Problem to work on - In the text on Pikiao, whom did Pikiao meet and marry at Mount Pirongia?

Excerpted text -
*** Block opens ***
Pikiao was a Maori rangatira (chieftain) of the Te Arawa tribal confederation based at Lake Rotorua in the Bay of Plenty, New Zealand, who was the ancestor of Ngāti Pikiao in Te Arawa, of Ngāti Mahuta in the Tainui confederation, and of Ngāti Pāoa in the Marutūāhu confederation. He probably lived in the early seventeenth century.

Life
Pikiao was the son of Kawatapu-a-rangi and, through him, a descendant of Tama-te-kapua, the captain of the Arawa canoe.

At Rotorua, he married Rakeiti and had a number of daughters, leading his father to despair of having male-line descendants. Though Rakeiti swore that a male child would come, Pikiao chose instead to leave her and travel down the Waikato River to the Waipā River, from which he went on foot to Mount Pirongia, where he met and married Rerei-ao, a descendant of the brothers Whatihua and Tūrongo and through them of Hoturoa, captain of the Tainui canoe. The link thus created between Tainui and Te Arawa is highly valued in Tainui whakapapa.
*** Block closes ***
(Images with pose keypoints)
*** Block opens ***
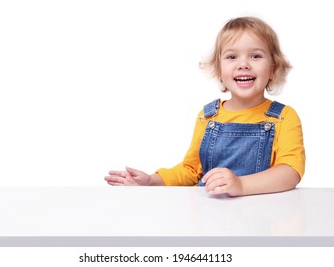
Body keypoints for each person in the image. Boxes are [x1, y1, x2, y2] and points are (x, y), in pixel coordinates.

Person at [104, 16, 305, 197]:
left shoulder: (283, 117)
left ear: (273, 68)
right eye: (232, 57)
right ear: (219, 70)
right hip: (209, 215)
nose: (243, 64)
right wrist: (153, 181)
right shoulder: (209, 116)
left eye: (255, 56)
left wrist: (241, 185)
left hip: (260, 218)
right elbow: (191, 170)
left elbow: (290, 172)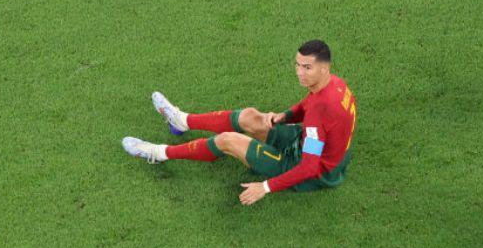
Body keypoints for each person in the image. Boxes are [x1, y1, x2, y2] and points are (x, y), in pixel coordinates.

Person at [121, 40, 356, 206]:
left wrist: (264, 187)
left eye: (307, 67)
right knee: (250, 117)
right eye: (297, 65)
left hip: (311, 169)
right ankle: (182, 121)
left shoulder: (320, 114)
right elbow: (308, 105)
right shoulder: (334, 84)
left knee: (227, 140)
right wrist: (284, 117)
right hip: (307, 141)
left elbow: (309, 166)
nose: (300, 73)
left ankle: (159, 153)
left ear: (324, 68)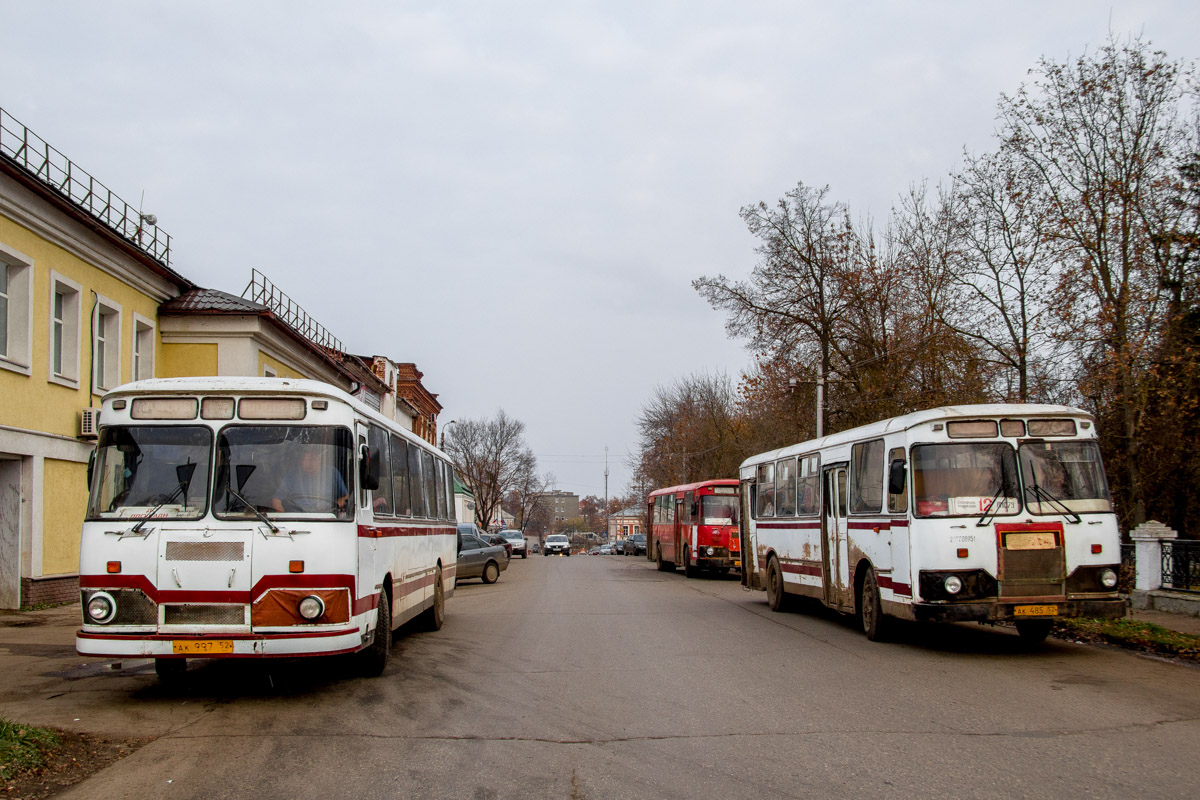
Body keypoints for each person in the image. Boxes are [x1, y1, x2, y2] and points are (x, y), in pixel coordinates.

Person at [272, 448, 348, 514]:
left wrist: (339, 505)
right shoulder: (292, 475)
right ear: (301, 462)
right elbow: (276, 499)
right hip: (297, 517)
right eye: (305, 460)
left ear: (319, 460)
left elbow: (345, 496)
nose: (309, 463)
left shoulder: (332, 472)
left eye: (312, 459)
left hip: (326, 516)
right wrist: (284, 518)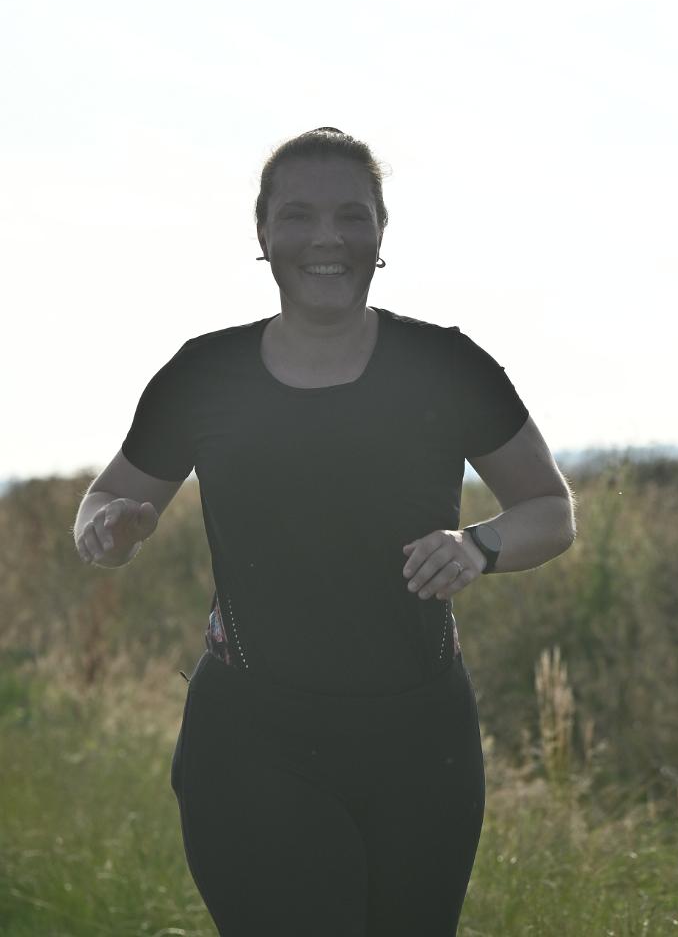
*** Block closes ***
Expected answer - Rerei-ao